*Aim of the task*.
Within these entries, which lines include the string "شاهین"? Copy each one.

====

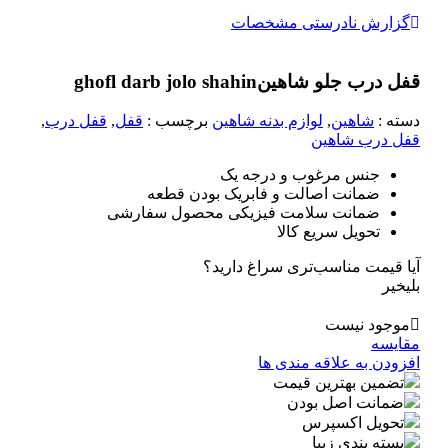
گزارش نادرستی مشخصات
قفل درب جلو شاهین
ghofl darb jolo shahin
دسته :
شاهین
,
لوازم بدنه شاهین
برچسب :
قفل
,
قفل درب
,
قفل درب شاهین
جنس مرغوب و درجه یک
ضمانت اصالت و فابریک بودن قطعه
ضمانت سلامت فیزیکی محصول سفارشی
تحویل سریع کالا
آیا قیمت مناسب‌تری سراغ دارید؟
بلی
خیر
موجود نیست
مقایسه
افزودن به علاقه مندی ها
تضمین بهترین قیمت
ضمانت اصل بودن
تحویل اکسپرس
بسته بندی زیبا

====

*Response to the task*.
قفل درب جلو شاهین
شاهین
لوازم بدنه شاهین
قفل درب شاهین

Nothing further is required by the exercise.